At first glance, HSBC once again did a good job of squeezing earnings growth out of a sluggish economy. However, much of the improvement in its bottom line was due to lower provisions for bad debts - which fell 25 per cent year-on-year - and reduced payments to UK customers to whom it sold dodgy products. The lack of more sustainable sources of growth helps explain the four per cent drop in HSBC's shares after the figures were released. The bank's decision to lift the dividend by just nine per cent, compared with a 13 per cent increase in earnings per share, suggests UK regulators are still fiddling with HSBC's capital models.
Chief Executive Stuart Gulliver hasn't called time on his strategy just yet: he has promised to carve another $2 to $3 billion from costs in the next few years. Nevertheless, the big gains from slimming down are in the past. The other big hope - an increase in interest rates, which would boost the profitability of HSBC's deposit-funded balance sheet - still looks some way off.

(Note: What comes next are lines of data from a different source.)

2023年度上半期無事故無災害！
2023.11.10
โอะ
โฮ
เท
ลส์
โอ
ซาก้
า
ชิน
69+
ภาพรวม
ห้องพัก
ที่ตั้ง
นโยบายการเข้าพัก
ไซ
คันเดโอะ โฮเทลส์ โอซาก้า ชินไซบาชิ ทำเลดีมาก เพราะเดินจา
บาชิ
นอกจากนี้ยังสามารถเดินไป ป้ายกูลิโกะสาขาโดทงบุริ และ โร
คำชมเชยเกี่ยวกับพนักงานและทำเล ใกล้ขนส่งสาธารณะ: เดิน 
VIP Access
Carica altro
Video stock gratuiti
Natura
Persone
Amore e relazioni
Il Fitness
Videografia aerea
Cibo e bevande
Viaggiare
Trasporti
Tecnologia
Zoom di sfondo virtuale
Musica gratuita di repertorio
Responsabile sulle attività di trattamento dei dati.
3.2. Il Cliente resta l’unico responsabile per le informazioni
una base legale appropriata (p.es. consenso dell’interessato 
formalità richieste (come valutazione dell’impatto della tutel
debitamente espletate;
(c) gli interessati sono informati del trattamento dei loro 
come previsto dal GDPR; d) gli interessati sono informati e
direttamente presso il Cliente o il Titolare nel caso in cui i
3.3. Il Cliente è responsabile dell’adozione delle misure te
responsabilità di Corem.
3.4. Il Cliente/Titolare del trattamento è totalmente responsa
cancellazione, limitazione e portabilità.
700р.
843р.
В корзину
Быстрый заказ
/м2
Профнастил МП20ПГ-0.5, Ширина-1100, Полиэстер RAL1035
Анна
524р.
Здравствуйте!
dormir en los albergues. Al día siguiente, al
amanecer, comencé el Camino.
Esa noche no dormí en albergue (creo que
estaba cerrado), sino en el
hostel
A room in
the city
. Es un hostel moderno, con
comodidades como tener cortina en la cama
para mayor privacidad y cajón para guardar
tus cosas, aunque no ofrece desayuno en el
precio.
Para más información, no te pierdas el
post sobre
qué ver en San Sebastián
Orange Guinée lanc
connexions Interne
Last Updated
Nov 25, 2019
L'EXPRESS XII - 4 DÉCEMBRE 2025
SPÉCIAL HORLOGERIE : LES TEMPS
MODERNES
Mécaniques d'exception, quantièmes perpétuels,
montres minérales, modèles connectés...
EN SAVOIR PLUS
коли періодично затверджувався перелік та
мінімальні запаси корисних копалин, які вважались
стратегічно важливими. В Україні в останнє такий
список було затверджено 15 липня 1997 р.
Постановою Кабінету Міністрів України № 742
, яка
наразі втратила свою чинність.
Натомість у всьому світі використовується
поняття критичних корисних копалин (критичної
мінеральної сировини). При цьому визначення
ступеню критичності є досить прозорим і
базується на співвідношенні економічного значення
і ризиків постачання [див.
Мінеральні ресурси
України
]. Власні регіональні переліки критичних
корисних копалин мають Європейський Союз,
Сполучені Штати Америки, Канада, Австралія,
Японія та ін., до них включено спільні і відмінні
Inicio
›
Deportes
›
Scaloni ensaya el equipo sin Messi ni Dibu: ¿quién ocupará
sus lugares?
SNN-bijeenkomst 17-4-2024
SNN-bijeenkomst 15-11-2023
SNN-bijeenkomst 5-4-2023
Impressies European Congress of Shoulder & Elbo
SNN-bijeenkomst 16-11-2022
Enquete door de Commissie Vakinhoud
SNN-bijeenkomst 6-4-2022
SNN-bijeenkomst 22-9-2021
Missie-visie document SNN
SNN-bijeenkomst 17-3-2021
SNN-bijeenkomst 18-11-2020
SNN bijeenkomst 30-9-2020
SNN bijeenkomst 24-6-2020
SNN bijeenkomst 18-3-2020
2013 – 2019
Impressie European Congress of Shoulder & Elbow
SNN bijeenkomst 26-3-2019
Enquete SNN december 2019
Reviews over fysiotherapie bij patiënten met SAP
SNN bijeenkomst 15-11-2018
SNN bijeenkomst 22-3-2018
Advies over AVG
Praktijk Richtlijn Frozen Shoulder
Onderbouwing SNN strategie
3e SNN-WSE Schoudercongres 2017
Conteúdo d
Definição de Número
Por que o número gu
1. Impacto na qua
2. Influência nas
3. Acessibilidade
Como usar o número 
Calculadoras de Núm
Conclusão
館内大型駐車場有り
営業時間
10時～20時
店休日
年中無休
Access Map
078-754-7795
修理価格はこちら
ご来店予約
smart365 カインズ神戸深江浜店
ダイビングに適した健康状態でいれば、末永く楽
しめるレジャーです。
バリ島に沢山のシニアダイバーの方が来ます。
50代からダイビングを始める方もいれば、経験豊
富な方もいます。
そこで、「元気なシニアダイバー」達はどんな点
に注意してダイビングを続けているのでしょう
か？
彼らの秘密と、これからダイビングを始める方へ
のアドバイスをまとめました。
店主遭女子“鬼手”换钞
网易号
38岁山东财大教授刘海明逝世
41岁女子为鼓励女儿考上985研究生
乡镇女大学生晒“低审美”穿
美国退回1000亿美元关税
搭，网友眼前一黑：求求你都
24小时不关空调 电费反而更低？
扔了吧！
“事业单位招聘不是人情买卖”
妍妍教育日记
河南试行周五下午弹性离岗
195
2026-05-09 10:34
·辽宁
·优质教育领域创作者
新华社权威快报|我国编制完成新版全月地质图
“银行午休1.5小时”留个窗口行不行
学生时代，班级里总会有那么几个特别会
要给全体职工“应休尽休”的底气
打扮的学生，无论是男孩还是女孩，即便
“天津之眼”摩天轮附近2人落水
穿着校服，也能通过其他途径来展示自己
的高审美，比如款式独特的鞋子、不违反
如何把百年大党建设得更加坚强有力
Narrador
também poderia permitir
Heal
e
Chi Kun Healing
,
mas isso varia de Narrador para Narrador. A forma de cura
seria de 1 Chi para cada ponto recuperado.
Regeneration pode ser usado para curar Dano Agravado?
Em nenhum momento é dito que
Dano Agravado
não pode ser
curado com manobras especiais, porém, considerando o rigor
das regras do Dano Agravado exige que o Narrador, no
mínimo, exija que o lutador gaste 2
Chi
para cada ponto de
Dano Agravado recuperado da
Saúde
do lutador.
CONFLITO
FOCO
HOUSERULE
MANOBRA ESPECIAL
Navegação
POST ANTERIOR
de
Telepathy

In the meantime, then, any growth will depend on taking market share. HSBC should be able to make inroads in the United Kingdom, where rivals like Royal Bank of Scotland and Barclays are still restructuring. Investment banking, where HSBC seems to have gained ground in fixed income trading, and is also persuading long-standing corporate clients to give it more corporate finance work, is another opportunity. HSBC's commercial banking unit, meanwhile, is expanding in Germany in an effort to take advantage of exporters' strong trade links with Asia.
Deeper turmoil in emerging markets, and any sustained slowdown in China, remain risks. HSBC's ability to defy the broader macroeconomic malaise will be the true test of Gulliver's promise to turn it into a smaller but more joined-up bank.